PDA

View Full Version : Which Pentaho's tool is the best..



tytoos
04-02-2008, 02:04 PM
Hi everybody,
I start my adventure with Pentaho for few days so I'm a twerp in Pentaho ;) I must research this solution for my project in University. And I have big request for all of you to maneuver me into good way. I want to create chart, tables and pie in web page. Data will be from databse and xml file. When somebody change the data in databse I want to refreshes dashboard automatically. And my request for you:
1. which tools from Pentaho I MUST use to do that ??
2. in which OS it will be simpler (Windows, Linux) ??
3. must I use any server if I don't wont to use analysys (mondrian) ??

Thanks for any suggestions ;)

crafter
04-02-2008, 05:56 PM
Perhaps this is a fair place to start.

http://prdownloads.sourceforge.net/pentaho/PentahoTechnicalWhitepaperV1-2.pdf?download

tytoos
04-06-2008, 04:42 AM
Yes, right - it's good document for start, but it didn't explain me which tools I have to install. I saw that Pentaho have a few solutions and I don't know which of them is minimum to tests my task. If something in my first post is misunderstand, please let me know and I try to expalin better .
Best,
Tytoos

crafter
04-06-2008, 11:20 AM
Tytoos

I think your questions are quite straightforward. However, I don't think the answer is.

Firstly, let me dispense with your second question. The issue of most suitable operating system is going to get you very subjective answers. I think it would suffice to say that Pentaho runs on many platforms. in the same way, and that would be final input on the issue.

Regarding the other questions (especially the first) , you must first understand that Pentaho is a suite of products, which are designed to work together, but may work quite independently of each other. So it is therefore not necessary to install the entire suite of products. neither is any one of them necessary for the other (well, sort of).

In addition, some of the components are embeddable, while one someone might view them as a complete solution, someone else might view them as a tool.

Not only that, but it is quite possible to use externally supplied tools and applications and merge their output into Pentaho.

So, I guess what I;m saying is that your answer is not the same as mine ;).

What I can suggest is that you go to the Community|Community Home| [product] page from the top menu bar that will point you to what's available. There are links there to the download page which will also help you in your response.

Good luck in your search and do report back on your findings. I will be interesting to see the results of your study.

tytoos
04-06-2008, 02:07 PM
Firstly, let me dispense with your second question. The issue of most suitable operating system is going to get you very subjective answers. I think it would suffice to say that Pentaho runs on many platforms. in the same way, and that would be final input on the issue.

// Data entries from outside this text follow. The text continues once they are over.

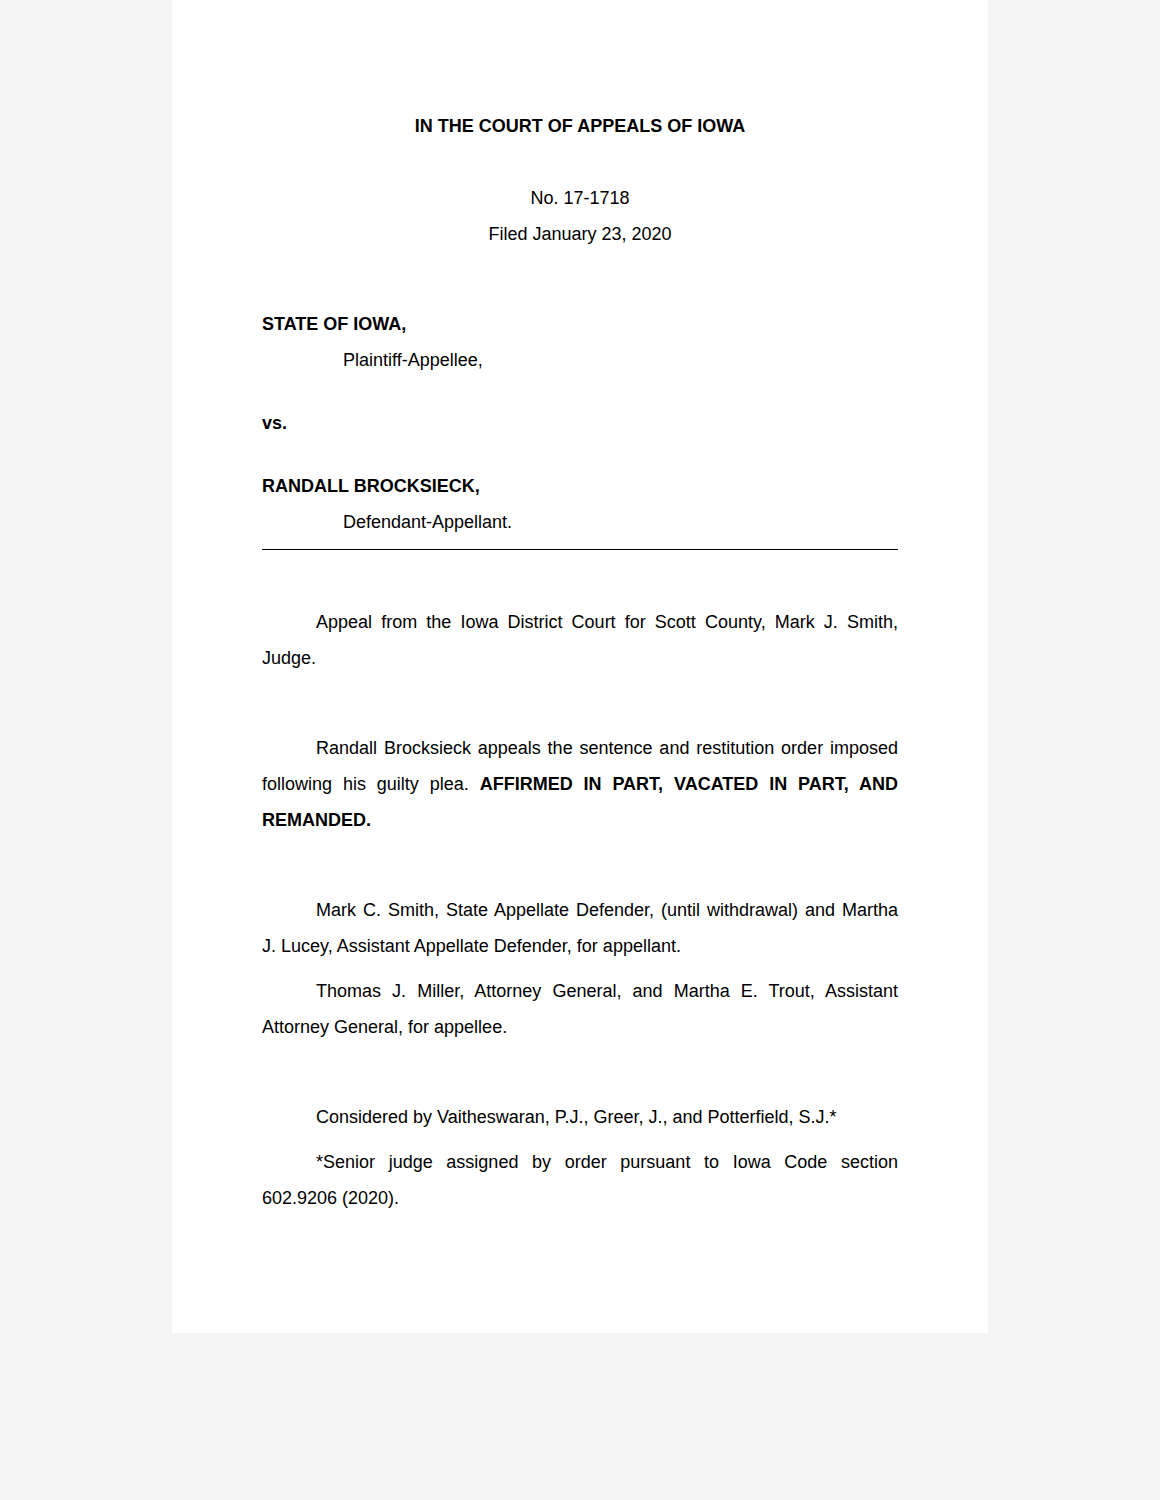IN THE COURT OF APPEALS OF IOWA
No. 17-1718
Filed January 23, 2020
STATE OF IOWA,
Plaintiff-Appellee,
vs.
RANDALL BROCKSIECK,
Defendant-Appellant.
Appeal from the Iowa District Court for Scott County, Mark J. Smith, Judge.
Randall Brocksieck appeals the sentence and restitution order imposed following his guilty plea. AFFIRMED IN PART, VACATED IN PART, AND REMANDED.
Mark C. Smith, State Appellate Defender, (until withdrawal) and Martha J. Lucey, Assistant Appellate Defender, for appellant.
Thomas J. Miller, Attorney General, and Martha E. Trout, Assistant Attorney General, for appellee.
Considered by Vaitheswaran, P.J., Greer, J., and Potterfield, S.J.*
*Senior judge assigned by order pursuant to Iowa Code section 602.9206 (2020).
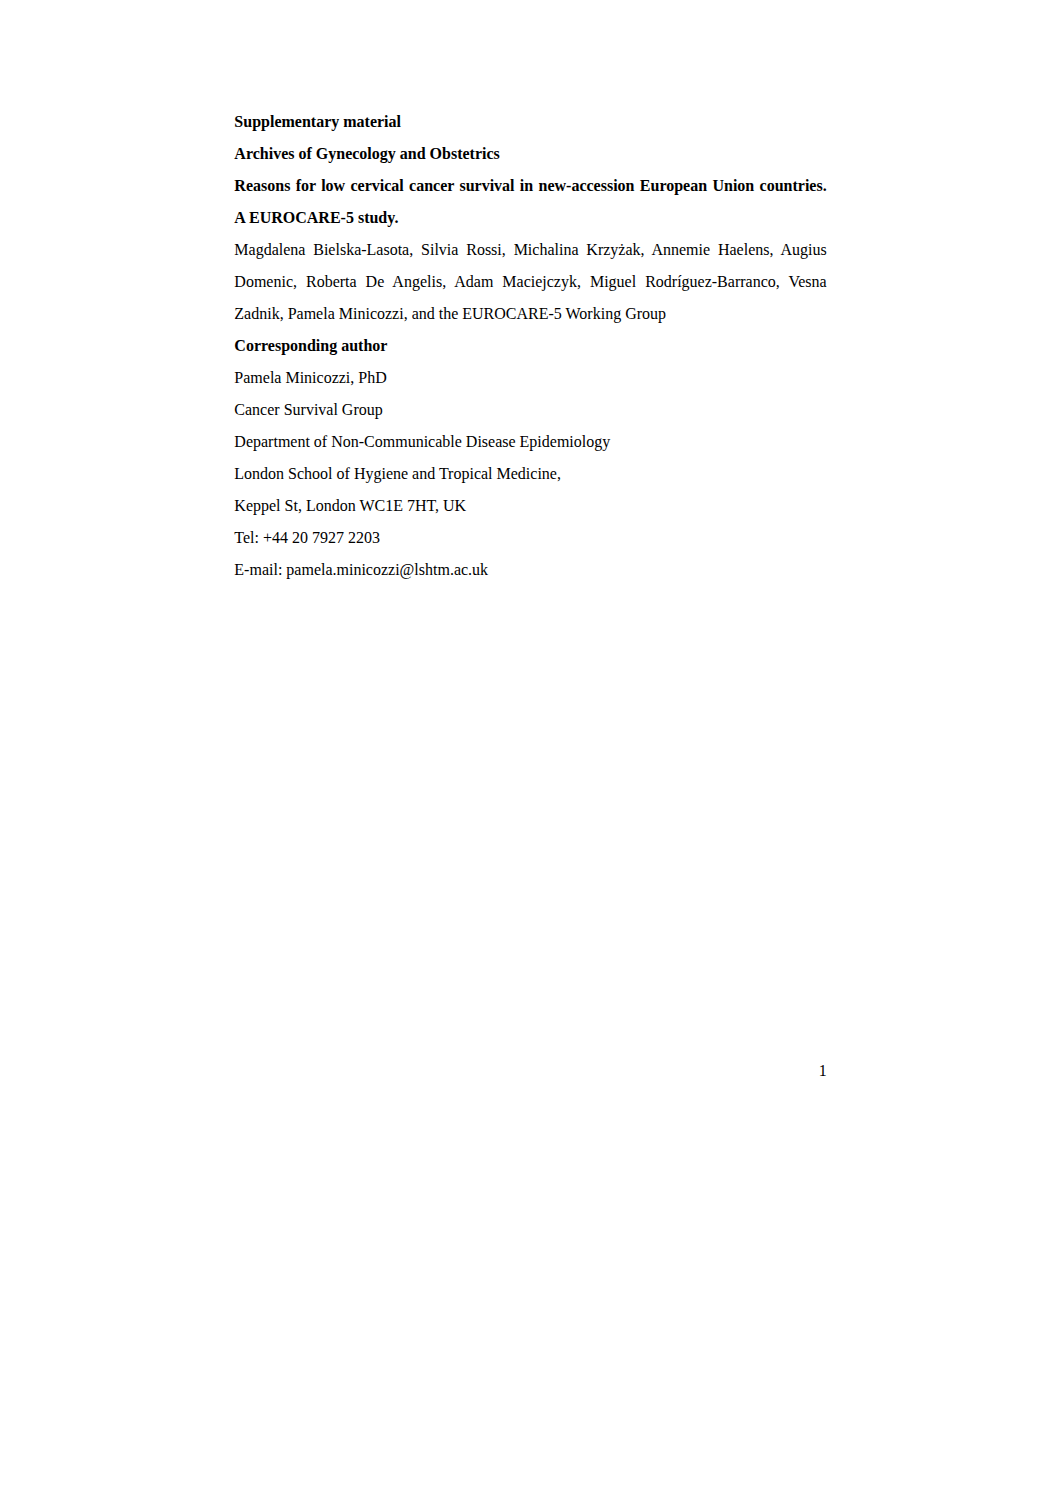Supplementary material
Archives of Gynecology and Obstetrics
Reasons for low cervical cancer survival in new-accession European Union countries. A EUROCARE-5 study.
Magdalena Bielska-Lasota, Silvia Rossi, Michalina Krzyżak, Annemie Haelens, Augius Domenic, Roberta De Angelis, Adam Maciejczyk, Miguel Rodríguez-Barranco, Vesna Zadnik, Pamela Minicozzi, and the EUROCARE-5 Working Group
Corresponding author
Pamela Minicozzi, PhD
Cancer Survival Group
Department of Non-Communicable Disease Epidemiology
London School of Hygiene and Tropical Medicine,
Keppel St, London WC1E 7HT, UK
Tel: +44 20 7927 2203
E-mail: pamela.minicozzi@lshtm.ac.uk
1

I know that Pentaho is multiplatform tool, but I'm intrested if in all OS are the same administration?? Or maybe in windows is simpler that in linux??



Regarding the other questions (especially the first) , you must first understand that Pentaho is a suite of products, which are designed to work together, but may work quite independently of each other. So it is therefore not necessary to install the entire suite of products. neither is any one of them necessary for the other (well, sort of).

Yes, I know that Pentaho is a suite of products, therefor I write this post!! I'm intrested which of them I must install in my project. I don't wont install all of them - only essential.



Not only that, but it is quite possible to use externally supplied tools and applications and merge their output into Pentaho.

Hmmm, but why?? Pentaho have so many tools in which I don't know which I have to choose - so why search other externall tool??



So, I guess what I;m saying is that your answer is not the same as mine ;).

Maybe yes, but colud you propose which tools you choose if you must prepare the same project as mine?? :)

Thank you so much for your help :)
Best,
Tytoos

crafter
04-06-2008, 03:46 PM
...but could you propose which tools you choose if you must prepare the same project as mine??

I can only speak from my own experience here.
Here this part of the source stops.